In February 2015 I had the opportunity to experience first hand the mood & feeling of the people by walking Jamaica from east to west accompanied by 10 local people on the One-Love One-Step walk. We hiked from Morant Point to Negril, through the most neglected parishes over the mountains & into farming communities. This is a country full of stories & folklore & to understand the people, it is critical to listen to them.

The focus of the walk was to highlight the local issues surrounding climate change & to feel the pulse of people’s lives. We interviewed & filmed over a hundred Jamaicans talking about how they feel & what their expectations are for their future & those of their children. The only word I can distil to share with you is hopelessness. It is endemic & it is corroding the heart of this nation.

The economy is built on the extraction of natural resources, sugar, bauxite, people. Most of the money earned from tourism leaves the island & a modern-day exodus is killing the country, a classic brain drain towards the provision of a low-cost labour force of farm workers & chambermaids in the US & Canada, working on temporary visas doing the jobs no one else wants to do.

Now in the third year of an IMF-backed economic programme, Jamaica is running the most austere budget in the world, with a primary surplus of 7.5%. Even Greece, which is facing a tense standoff with the IMF & European authorities over its debt, is only expected to run a primary surplus of 3% of GDP this year & 4.5% for years thereafter – & this is widely considered to be politically unsustainable.

I have seen millions of dollars wasted in Jamaica & across the Caribbean, I have also seen this happen in India when I was working there developing primary healthcare opportunities. In my experience, much of the waste is not caused by local bodies but by the organisations that provide the funding. They inadvertently wrap local people up in red tape, creating unrealistic outputs based on feeding their own need to hit internal & international targets.

Again & again I have seen fantastic local people frustrated by a system that is not designed to fit them, that is not built on their story but some self-serving development corporation that purveys a one-size-fits-all approach. These agencies then blame local people & organisations for failure. An example is the coffee industry, focused only on Blue Mountain (BM) coffee which received investment & development, both internal & external, & has led to the desertification of many small coffee farms throughout Jamaica – 80% of all BM coffee is sold to one major Japanese customer.

Recorded information:
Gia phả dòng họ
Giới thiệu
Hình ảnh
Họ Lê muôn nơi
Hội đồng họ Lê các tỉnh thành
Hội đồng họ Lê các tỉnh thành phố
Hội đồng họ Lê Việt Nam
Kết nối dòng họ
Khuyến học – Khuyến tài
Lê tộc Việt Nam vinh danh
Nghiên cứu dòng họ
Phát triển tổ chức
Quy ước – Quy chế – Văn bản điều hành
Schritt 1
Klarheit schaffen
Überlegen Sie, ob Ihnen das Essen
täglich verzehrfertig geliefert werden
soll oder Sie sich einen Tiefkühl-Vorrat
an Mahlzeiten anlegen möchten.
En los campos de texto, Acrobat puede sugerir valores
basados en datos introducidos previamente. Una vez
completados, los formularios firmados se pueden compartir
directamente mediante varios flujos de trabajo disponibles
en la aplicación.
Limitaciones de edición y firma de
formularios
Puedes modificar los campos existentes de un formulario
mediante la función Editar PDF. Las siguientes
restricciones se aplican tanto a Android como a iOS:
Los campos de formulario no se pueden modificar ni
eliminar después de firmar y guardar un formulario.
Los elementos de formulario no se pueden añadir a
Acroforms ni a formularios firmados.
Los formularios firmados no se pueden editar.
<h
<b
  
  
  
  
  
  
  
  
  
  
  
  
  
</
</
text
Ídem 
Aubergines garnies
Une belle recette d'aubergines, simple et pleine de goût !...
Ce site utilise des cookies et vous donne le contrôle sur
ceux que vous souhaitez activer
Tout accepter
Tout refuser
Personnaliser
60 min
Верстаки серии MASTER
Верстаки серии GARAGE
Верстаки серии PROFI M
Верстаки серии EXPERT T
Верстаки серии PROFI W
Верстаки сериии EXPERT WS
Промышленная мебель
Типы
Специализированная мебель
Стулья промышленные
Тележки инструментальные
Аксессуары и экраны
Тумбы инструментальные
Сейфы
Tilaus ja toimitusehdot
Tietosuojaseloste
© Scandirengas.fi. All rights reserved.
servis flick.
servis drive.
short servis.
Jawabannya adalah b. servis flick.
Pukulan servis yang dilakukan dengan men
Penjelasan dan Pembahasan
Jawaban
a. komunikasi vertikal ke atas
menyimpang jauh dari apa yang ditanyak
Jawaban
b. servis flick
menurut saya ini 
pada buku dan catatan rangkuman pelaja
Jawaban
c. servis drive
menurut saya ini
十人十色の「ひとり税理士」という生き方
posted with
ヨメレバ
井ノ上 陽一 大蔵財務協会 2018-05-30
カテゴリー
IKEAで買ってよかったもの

Problems to work on:
• A. Answer these from the passage on Jamaica, each on its own line:
(i) Between which two places did the One-Love One-Step walk run?
(ii) What primary surplus is Jamaica's budget running?
(iii) What share of all Blue Mountain coffee goes to one major Japanese customer?
• B. Please find every line of the records that contains the string "PROFI", matching case, and copy each one out.

Task solutions:
• A.
(i) From Morant Point to Negril.
(ii) 7.5%.
(iii) 80%.

• B.
Верстаки серии PROFI M
Верстаки серии PROFI W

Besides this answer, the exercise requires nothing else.